I just want to interrupt briefly here with a bit of a shameless plug.

If you're wondering what a vet or a nurse finds when they search for your clinic right now online — how about you book a one-hour consult with me? We'll look at it together and you'll be able to see what's showing up through fresh eyes.

julie@vetclinicjobs.com.

Now let's get back to today's show.


Is not listing a salary range a red flag for vets and nurses applying for jobs?

[05:15]

The same research showed that poor salary or remuneration was one of the top two red flags that would stop or stall an application — right up there with high staff turnover.

[05:28]

Vets and nurses are actively looking for salary information, and they're put off by what looks like poor pay. And the signal that tells them you might be in the poor pay category — whether you mean to send it or not, whether that's the impression you want to give or not — is refusing to say what you pay.

[05:49]

Competitive remuneration doesn't reassure them. It just raises suspicion.


Does naming a salary range in a vet clinic job ad help attract more applicants?

[05:56]

The clinic that names a range — even a broad one — is telling a vet or nurse something important: we're prepared to be transparent about what this role is worth.

[06:08]

The clinics that won't are leaving them to wonder. And wondering is where applications stall and don't happen.

[06:30]

There's a way through this that doesn't require locking yourself in — and some clinics are doing it already, just not enough of them.

A range is a starting point, not a contract.

[06:33]

For example, "salary range X to Y depending on qualifications and experience" — that's honest and specific, and the final offer can still land anywhere within that range based on who you hire. The clinic hasn't promised anything it can't deliver.

[06:51]

What it has done is given a vet or a nurse enough to decide whether to keep reading. And the research says that's exactly what they need.


How does salary transparency help a vet clinic stand out from competitors?

[07:04]

If you've been writing "competitive remuneration" because everyone else does it and because you're worried about being undercut — that's the elephant in your recruitment room right now.
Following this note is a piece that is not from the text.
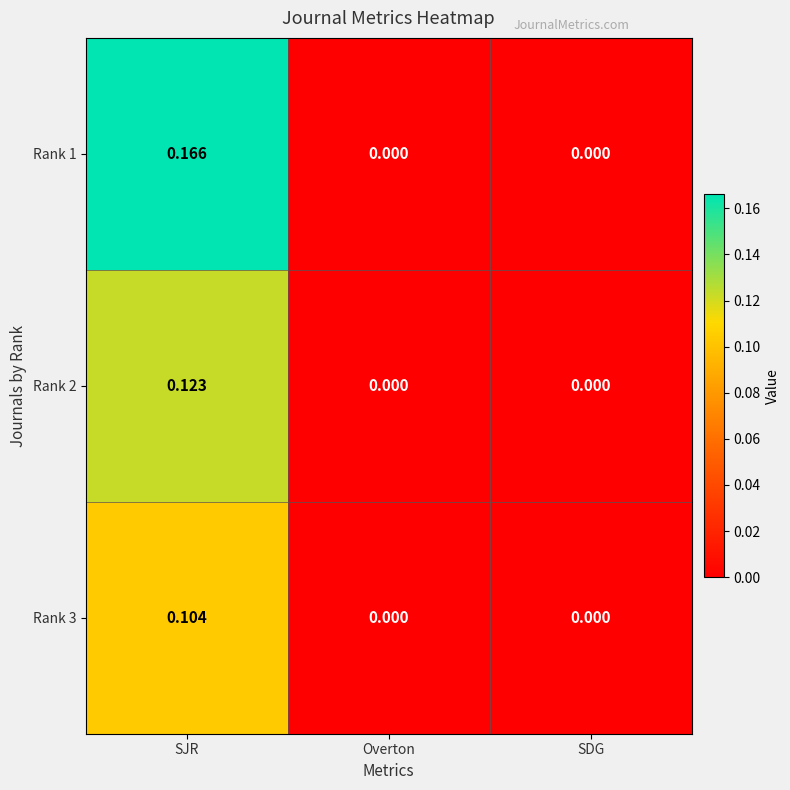

Which category has the highest value across all series?

SJR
Because everyone doing the same thing means the floor stays flat for everyone.

[07:21]

The clinic that names the range stands out from the field immediately — for the one reason that matters most to the people you're trying to attract.

[07:32]

Email me. julie@vetclinicjobs.com. And if you'd like a copy of the research, just say so — I'm happy to send it out to you.


What is coming up next in The Elephant In The Room podcast series?

[07:45]

Next week in The Elephant In The Room — the new graduate experience. What clinics promise when they're trying to attract new grads, and what new grads find when they get there — including the ones who leave within months and tell their whole cohort why.

[08:13]

This is Julie South signing off and inviting you to go out there and be your most fantabulous self — because you're working with Your Kind of People.

And remember — competitive remuneration tells a vet or nurse you have a salary. It doesn't tell them whether it's worth their time to apply.